━━━ DATA FOR ANALYSIS

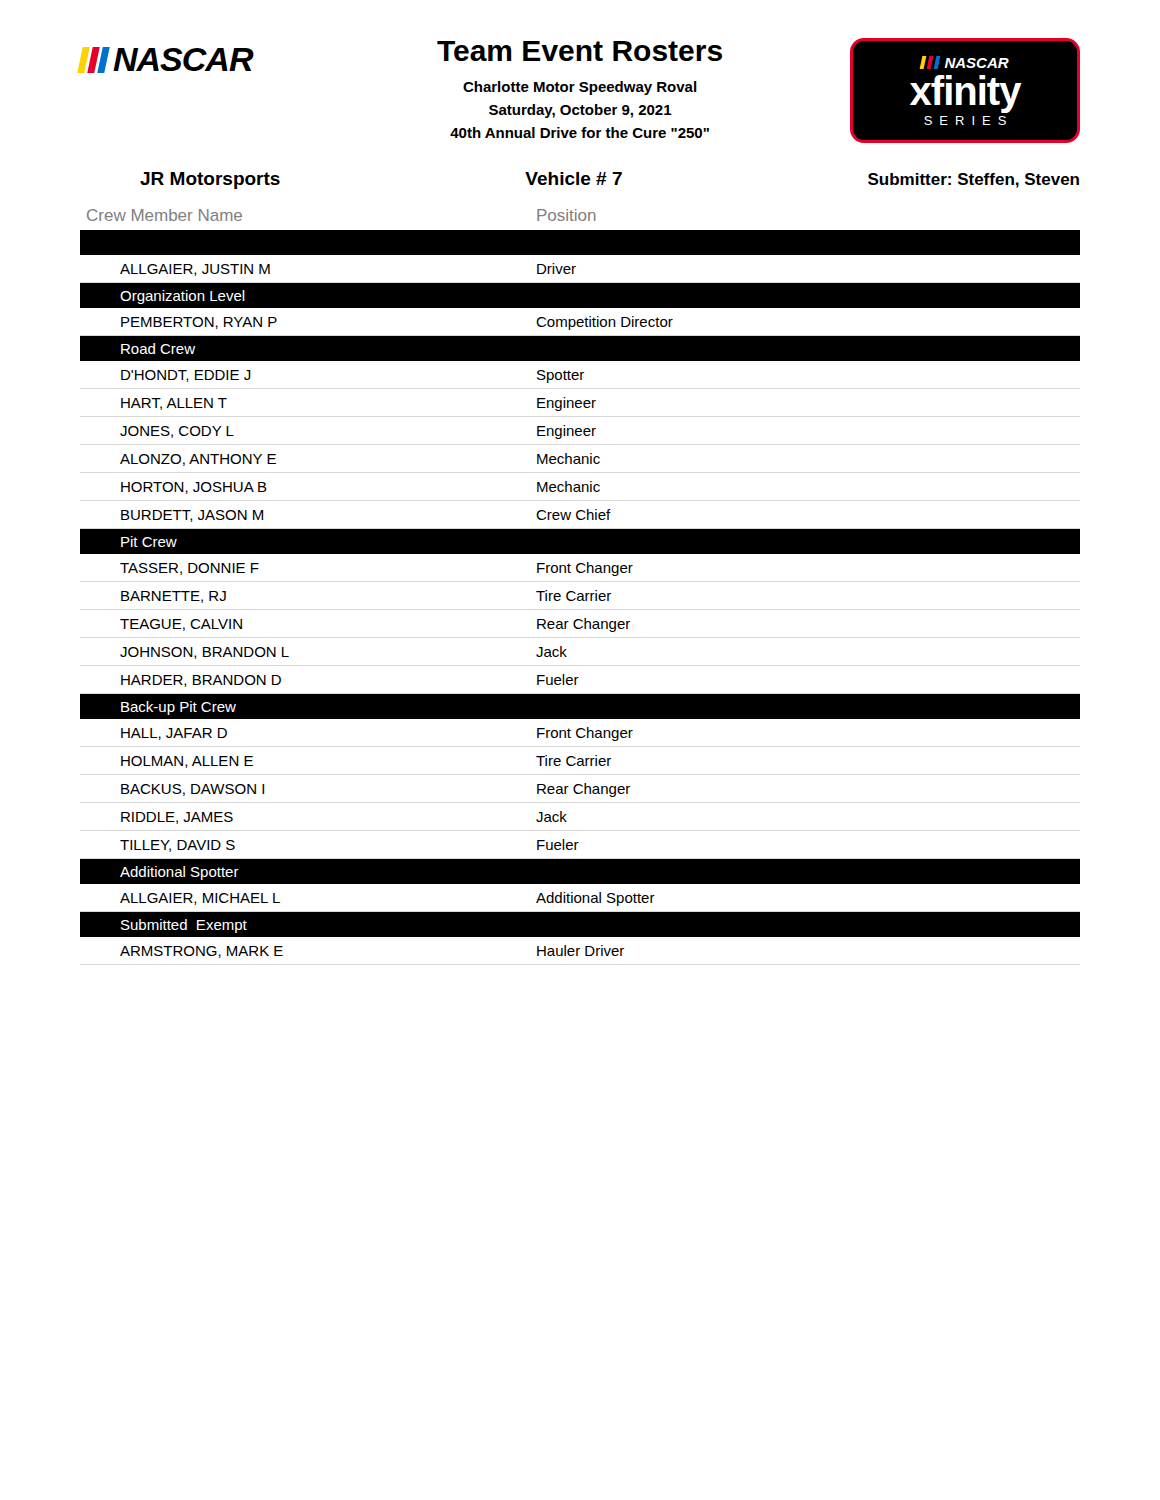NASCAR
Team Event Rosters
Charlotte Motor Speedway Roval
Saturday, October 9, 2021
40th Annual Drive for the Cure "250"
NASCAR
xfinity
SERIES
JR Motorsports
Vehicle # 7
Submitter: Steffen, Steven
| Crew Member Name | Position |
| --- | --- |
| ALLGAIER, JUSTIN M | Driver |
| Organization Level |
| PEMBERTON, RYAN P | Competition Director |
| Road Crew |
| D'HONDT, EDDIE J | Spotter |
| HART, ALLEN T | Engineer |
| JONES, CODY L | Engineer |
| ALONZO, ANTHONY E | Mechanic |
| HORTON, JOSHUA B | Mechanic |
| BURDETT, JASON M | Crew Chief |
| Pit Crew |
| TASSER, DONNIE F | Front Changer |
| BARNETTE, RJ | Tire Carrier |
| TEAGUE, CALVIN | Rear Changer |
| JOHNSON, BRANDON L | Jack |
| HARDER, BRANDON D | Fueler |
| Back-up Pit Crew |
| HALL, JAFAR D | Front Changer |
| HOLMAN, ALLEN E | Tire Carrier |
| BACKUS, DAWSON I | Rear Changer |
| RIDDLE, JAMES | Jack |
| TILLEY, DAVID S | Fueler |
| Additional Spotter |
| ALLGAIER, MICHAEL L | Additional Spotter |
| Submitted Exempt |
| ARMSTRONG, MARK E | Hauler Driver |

━━━━━━
━━━ DATA FOR ANALYSIS

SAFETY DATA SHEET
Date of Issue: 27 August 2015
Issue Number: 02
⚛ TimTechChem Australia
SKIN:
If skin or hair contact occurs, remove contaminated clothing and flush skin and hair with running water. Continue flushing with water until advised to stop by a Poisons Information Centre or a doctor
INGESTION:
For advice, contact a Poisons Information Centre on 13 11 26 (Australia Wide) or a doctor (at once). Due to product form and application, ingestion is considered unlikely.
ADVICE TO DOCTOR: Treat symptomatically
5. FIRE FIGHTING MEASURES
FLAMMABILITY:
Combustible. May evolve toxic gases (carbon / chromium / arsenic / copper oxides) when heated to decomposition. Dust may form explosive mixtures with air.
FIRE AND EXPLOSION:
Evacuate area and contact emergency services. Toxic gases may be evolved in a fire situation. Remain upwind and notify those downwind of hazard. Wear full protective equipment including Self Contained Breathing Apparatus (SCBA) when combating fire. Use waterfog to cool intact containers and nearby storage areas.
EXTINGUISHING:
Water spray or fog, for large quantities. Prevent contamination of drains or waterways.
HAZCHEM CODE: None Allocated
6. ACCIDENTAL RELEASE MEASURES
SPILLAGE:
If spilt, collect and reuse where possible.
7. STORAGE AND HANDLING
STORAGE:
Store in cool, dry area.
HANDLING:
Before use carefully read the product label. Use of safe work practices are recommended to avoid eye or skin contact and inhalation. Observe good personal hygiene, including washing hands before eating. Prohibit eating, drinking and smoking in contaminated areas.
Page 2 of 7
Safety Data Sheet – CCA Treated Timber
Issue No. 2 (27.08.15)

━━━━━━
━━━ DATA FOR ANALYSIS

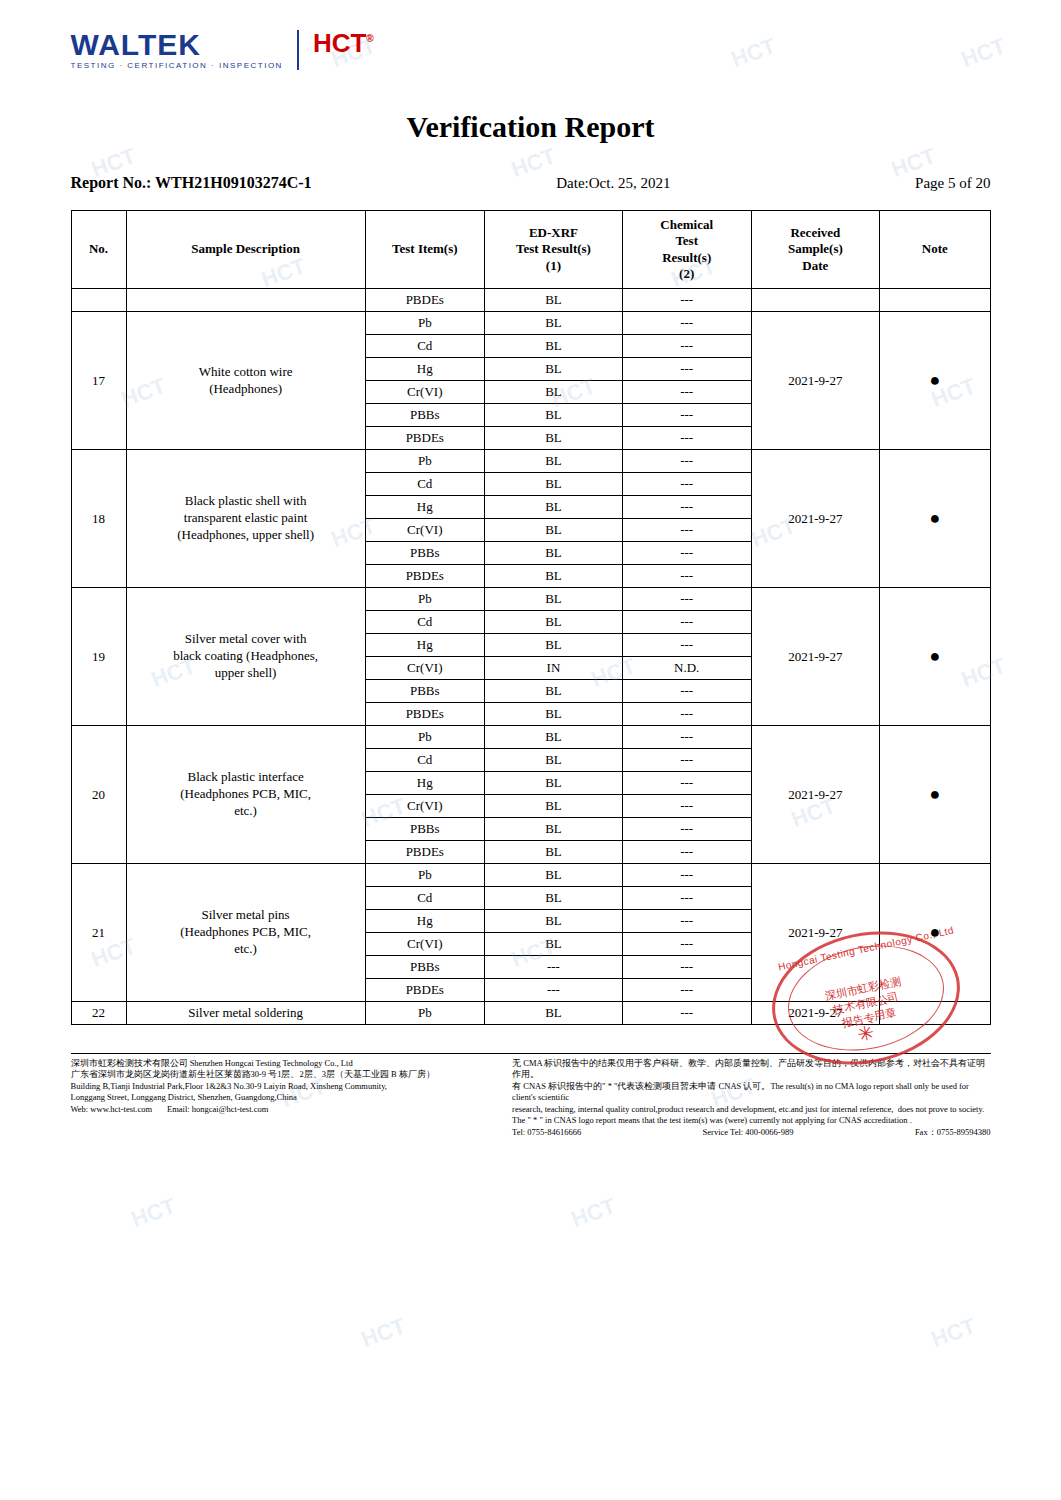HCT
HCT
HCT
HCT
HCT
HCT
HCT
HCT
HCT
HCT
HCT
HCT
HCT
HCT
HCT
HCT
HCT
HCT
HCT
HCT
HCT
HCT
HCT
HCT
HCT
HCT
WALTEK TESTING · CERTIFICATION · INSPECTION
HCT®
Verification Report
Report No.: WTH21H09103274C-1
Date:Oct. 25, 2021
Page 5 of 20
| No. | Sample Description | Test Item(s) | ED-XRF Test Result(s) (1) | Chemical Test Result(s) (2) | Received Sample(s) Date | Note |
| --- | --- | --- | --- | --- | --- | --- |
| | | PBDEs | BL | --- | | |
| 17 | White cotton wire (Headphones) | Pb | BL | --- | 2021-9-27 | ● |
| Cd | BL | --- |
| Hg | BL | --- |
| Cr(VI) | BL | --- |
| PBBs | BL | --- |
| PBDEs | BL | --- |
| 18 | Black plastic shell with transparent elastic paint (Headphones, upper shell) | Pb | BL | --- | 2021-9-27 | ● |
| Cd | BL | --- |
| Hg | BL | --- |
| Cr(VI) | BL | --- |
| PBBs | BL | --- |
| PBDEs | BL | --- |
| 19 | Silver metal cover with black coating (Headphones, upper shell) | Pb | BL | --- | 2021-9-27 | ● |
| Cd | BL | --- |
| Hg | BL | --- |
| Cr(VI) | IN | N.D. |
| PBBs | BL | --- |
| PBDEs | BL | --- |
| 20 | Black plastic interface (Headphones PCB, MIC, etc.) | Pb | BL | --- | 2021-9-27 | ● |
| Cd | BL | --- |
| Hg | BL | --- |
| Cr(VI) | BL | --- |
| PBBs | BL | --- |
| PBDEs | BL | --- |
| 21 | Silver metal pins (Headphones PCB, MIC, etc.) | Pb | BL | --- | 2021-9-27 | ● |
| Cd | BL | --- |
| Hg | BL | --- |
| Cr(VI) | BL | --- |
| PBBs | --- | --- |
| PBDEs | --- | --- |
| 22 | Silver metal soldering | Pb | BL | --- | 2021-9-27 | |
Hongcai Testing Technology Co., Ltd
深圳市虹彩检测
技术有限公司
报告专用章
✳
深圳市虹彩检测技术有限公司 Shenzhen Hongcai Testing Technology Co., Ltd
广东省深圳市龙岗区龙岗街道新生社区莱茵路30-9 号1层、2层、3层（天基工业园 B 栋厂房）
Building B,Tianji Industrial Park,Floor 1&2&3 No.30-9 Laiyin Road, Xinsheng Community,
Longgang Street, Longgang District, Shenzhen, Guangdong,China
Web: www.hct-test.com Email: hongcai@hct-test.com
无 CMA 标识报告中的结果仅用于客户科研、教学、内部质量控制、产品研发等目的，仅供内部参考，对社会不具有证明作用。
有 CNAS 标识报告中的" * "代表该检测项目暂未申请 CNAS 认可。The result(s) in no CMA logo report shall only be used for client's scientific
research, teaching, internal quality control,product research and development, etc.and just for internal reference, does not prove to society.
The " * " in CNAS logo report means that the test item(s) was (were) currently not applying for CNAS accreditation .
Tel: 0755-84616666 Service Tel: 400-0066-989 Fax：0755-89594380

━━━━━━

■ WHAT THE TASK ASKS: How many lines of the entries above contain the word "Australia"? Give the number alone.

■ RESULT OF THE TASK: 2